Stumped with Unicode, Boost, C++, codecvts

11.7k views Asked by At

In C++, I want to use Unicode to do things. So after falling down the rabbit hole of Unicode, I've managed to end up in a train wreck of confusion, headaches and locales.

But in Boost I've had the unfortunate problem of trying to use Unicode file paths and trying to use the Boost program options library with Unicode input. I've read whatever I could find on the subjects of locales, codecvts, Unicode encodings and Boost.

My current attempt to get things to work is to have a codecvt that takes a UTF-8 string and converts it to the platform's encoding (UTF-8 on POSIX, UTF-16 on Windows), I've been trying to avoid wchar_t.

The closest I've actually gotten is trying to do this with Boost.Locale, to convert from a UTF-8 string to a UTF-32 string on output.

#include <string>
#include <boost/locale.hpp>
#include <locale>

int main(void)
{
  std::string data("Testing, 㤹");

  std::locale fromLoc = boost::locale::generator().generate("en_US.UTF-8");
  std::locale toLoc   = boost::locale::generator().generate("en_US.UTF-32");

  typedef std::codecvt<wchar_t, char, mbstate_t> cvtType;
  cvtType const* toCvt = &std::use_facet<cvtType>(toLoc);

  std::locale convLoc = std::locale(fromLoc, toCvt);

  std::cout.imbue(convLoc);
  std::cout << data << std::endl;

  // Output is unconverted -- what?

  return 0;
}

I think I had some other kind of conversion working using wide characters, but I really don't know what I'm even doing. I don't know what the right tool for the job is at this point. Help?

3

There are 3 answers

3
Jookia On BEST ANSWER

Okay, after a long few months I've figured it out, and I'd like to help people in the future.

First of all, the codecvt thing was the wrong way of doing it. Boost.Locale provides a simple way of converting between character sets in its boost::locale::conv namespace. Here's one example (there's others not based on locales).

#include <boost/locale.hpp>
namespace loc = boost::locale;

int main(void)
{
  loc::generator gen;
  std::locale blah = gen.generate("en_US.utf-32");

  std::string UTF8String = "Tésting!";
  // from_utf will also work with wide strings as it uses the character size
  // to detect the encoding.
  std::string converted = loc::conv::from_utf(UTF8String, blah);

  // Outputs a UTF-32 string.
  std::cout << converted << std::endl;

  return 0;
}

As you can see, if you replace the "en_US.utf-32" with "" it'll output in the user's locale.

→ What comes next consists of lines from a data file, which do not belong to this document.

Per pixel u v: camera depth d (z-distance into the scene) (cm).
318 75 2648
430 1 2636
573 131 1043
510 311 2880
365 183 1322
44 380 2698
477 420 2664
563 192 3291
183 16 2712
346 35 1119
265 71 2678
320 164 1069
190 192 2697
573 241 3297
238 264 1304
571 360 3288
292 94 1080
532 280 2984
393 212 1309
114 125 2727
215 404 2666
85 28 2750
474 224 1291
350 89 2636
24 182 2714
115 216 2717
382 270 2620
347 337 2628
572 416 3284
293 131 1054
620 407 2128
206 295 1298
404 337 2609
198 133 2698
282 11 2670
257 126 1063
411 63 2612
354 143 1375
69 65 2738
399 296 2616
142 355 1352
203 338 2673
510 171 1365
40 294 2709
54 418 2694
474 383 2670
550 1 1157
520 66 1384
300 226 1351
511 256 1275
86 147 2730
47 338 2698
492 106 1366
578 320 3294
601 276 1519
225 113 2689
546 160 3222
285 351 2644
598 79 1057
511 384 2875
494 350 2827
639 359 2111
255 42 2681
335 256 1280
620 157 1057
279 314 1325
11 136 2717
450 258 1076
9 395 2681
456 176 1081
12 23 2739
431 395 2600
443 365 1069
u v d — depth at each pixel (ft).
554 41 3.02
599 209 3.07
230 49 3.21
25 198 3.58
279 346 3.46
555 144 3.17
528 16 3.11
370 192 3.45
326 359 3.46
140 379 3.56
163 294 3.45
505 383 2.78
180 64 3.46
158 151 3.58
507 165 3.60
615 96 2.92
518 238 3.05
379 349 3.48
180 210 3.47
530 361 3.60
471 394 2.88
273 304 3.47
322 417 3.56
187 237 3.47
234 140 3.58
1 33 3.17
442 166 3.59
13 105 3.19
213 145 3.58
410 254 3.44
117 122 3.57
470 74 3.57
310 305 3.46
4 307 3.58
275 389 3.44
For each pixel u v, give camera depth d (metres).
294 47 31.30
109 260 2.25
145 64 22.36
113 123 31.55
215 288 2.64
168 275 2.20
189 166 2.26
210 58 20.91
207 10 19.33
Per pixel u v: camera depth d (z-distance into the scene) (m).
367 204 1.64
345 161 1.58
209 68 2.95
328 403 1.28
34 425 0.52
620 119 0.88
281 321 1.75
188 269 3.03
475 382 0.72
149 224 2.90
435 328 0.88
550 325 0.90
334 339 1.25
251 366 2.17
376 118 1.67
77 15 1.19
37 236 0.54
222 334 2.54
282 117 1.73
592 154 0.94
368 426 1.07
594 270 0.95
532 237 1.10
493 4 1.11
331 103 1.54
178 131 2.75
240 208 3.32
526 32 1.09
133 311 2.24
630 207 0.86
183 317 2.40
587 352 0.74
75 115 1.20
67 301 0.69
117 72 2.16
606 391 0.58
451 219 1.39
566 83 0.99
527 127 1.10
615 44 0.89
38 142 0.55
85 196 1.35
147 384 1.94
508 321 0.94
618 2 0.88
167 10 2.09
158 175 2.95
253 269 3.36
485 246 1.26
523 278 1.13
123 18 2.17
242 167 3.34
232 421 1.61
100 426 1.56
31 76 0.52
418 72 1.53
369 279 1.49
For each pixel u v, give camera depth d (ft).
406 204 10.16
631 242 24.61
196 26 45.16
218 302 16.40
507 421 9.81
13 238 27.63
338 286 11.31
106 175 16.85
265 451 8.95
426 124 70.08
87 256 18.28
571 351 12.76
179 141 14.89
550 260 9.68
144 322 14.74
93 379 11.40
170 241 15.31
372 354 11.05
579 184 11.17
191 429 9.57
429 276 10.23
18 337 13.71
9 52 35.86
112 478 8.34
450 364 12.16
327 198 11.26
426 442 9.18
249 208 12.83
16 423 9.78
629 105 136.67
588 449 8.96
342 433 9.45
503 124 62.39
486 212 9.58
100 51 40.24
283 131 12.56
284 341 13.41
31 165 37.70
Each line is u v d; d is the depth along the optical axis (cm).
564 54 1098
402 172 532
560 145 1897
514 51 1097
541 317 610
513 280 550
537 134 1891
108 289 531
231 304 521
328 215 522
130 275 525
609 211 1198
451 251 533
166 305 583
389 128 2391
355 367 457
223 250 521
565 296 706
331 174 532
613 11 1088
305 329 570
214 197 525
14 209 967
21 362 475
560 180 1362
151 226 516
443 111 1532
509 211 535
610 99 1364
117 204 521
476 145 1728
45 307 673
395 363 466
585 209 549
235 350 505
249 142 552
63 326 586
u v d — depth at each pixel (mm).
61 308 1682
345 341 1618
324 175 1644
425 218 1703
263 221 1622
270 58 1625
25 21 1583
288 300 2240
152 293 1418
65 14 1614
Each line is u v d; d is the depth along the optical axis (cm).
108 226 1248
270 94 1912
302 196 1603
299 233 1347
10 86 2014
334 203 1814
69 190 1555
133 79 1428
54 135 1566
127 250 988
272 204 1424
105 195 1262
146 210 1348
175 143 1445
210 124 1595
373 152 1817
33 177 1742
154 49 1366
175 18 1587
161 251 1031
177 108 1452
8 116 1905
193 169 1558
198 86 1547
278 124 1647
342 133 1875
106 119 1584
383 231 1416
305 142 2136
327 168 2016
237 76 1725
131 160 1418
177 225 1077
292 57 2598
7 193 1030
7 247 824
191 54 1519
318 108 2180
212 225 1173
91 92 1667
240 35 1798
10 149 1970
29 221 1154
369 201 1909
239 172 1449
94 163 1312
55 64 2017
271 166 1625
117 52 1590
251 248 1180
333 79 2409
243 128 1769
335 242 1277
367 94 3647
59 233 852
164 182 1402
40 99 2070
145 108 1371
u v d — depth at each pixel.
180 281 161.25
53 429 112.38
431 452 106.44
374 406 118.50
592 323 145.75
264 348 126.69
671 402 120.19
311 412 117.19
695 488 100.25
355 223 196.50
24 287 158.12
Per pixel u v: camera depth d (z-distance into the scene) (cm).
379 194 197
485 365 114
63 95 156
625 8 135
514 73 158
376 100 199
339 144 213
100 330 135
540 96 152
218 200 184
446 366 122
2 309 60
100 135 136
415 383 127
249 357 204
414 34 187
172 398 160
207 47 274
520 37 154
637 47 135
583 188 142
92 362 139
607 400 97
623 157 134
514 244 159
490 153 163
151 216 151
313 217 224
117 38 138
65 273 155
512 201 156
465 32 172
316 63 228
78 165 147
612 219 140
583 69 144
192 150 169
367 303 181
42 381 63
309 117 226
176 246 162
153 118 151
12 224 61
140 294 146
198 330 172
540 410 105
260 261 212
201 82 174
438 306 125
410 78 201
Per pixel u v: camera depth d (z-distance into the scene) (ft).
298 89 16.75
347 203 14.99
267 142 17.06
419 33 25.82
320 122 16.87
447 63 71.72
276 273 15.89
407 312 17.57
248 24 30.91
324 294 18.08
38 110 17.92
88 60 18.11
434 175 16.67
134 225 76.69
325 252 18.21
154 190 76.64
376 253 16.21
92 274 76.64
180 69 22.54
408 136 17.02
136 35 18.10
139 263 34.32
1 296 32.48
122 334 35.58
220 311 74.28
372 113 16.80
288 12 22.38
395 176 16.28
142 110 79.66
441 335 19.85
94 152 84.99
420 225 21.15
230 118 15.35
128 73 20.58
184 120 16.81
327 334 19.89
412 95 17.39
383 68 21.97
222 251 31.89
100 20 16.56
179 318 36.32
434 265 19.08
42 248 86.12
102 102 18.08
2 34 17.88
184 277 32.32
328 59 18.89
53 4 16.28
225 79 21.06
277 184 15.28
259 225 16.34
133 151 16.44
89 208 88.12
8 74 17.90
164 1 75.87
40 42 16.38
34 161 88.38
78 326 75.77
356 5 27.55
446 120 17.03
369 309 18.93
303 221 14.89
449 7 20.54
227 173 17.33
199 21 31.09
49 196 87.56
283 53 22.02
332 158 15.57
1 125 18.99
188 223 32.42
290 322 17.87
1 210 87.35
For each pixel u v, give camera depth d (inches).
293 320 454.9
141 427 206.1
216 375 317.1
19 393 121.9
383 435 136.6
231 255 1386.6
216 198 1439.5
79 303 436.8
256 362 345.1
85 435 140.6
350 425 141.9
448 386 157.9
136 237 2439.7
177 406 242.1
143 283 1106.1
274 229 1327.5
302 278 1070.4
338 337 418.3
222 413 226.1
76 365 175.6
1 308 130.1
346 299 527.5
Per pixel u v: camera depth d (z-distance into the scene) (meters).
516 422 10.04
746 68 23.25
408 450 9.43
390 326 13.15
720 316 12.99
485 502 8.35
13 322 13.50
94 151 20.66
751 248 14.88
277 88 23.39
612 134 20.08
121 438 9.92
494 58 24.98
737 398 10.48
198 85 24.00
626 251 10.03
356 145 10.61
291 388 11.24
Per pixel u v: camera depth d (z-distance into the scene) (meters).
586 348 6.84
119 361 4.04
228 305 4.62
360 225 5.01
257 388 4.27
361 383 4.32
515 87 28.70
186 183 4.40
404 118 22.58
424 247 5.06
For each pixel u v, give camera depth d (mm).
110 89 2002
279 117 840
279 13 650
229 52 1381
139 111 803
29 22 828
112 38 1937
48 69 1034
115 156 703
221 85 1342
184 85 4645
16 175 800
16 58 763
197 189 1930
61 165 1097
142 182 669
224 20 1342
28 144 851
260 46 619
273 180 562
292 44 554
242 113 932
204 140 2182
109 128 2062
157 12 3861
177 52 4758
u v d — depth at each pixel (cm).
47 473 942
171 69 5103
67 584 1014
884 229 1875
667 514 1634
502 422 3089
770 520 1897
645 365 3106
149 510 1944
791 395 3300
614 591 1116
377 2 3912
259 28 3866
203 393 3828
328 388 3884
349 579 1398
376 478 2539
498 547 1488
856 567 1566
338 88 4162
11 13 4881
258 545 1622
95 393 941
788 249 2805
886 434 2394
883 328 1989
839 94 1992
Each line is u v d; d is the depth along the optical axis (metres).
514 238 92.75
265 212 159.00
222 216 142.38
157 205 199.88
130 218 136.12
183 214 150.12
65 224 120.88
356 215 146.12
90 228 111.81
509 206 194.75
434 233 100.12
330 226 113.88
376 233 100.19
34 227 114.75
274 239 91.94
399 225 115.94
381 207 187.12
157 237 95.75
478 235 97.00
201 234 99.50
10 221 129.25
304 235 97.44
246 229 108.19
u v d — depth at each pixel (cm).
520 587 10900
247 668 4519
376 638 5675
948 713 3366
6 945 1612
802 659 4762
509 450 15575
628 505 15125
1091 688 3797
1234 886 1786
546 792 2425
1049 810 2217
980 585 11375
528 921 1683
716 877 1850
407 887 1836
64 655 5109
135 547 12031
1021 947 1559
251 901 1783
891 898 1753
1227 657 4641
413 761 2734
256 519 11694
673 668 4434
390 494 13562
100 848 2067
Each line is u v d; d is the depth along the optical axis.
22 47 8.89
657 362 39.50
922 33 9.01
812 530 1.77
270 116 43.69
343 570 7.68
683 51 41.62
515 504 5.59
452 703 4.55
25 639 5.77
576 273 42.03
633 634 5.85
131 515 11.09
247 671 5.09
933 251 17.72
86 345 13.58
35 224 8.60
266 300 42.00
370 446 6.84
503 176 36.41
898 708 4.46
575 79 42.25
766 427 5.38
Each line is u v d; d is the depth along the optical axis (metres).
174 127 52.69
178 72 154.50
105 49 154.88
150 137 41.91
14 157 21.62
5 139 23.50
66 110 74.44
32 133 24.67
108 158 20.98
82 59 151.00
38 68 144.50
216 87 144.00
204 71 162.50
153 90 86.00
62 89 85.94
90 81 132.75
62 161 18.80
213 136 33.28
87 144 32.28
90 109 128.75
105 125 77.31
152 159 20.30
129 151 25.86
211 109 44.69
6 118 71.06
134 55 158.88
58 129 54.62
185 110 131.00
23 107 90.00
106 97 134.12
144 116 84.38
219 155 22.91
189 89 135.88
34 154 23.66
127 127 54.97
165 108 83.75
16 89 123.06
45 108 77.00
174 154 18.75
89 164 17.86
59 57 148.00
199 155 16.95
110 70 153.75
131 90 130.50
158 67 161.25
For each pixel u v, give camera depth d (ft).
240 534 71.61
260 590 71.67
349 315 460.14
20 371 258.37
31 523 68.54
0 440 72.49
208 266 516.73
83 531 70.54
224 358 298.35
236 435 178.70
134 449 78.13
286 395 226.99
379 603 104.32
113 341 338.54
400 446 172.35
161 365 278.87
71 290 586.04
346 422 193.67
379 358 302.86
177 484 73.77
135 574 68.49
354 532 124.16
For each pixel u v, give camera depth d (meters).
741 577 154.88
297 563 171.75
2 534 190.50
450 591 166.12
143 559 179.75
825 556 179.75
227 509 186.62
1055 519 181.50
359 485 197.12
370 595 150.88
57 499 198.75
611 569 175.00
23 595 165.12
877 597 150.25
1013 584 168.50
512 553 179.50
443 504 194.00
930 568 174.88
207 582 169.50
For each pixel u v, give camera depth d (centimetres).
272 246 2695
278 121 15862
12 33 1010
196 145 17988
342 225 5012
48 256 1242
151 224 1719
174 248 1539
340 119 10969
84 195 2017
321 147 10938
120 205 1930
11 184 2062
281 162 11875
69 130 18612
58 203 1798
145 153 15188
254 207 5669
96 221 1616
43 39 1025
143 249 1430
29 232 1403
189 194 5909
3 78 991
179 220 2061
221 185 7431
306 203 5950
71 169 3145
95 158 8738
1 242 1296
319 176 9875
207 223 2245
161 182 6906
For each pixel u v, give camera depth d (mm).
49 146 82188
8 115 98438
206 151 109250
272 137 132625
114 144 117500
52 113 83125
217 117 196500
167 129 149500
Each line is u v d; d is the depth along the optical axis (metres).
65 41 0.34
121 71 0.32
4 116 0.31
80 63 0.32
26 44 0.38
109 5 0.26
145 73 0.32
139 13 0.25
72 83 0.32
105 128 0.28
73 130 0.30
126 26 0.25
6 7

I still don't know how to make std::cout do this all the time, but the translate() function of Boost.Locale outputs in the user's locale.

As for the filesystem using UTF-8 strings cross platform, it seems that that's possible, here's a link to how to do it.

8
Yakov Galka On
  std::cout.imbue(convLoc);
  std::cout << data << std::endl;

This does no conversion, since it uses codecvt<char, char, mbstate_t> which is a no-op. The only standard streams that use codecvt are file-streams. std::cout is not required to perform any conversion at all.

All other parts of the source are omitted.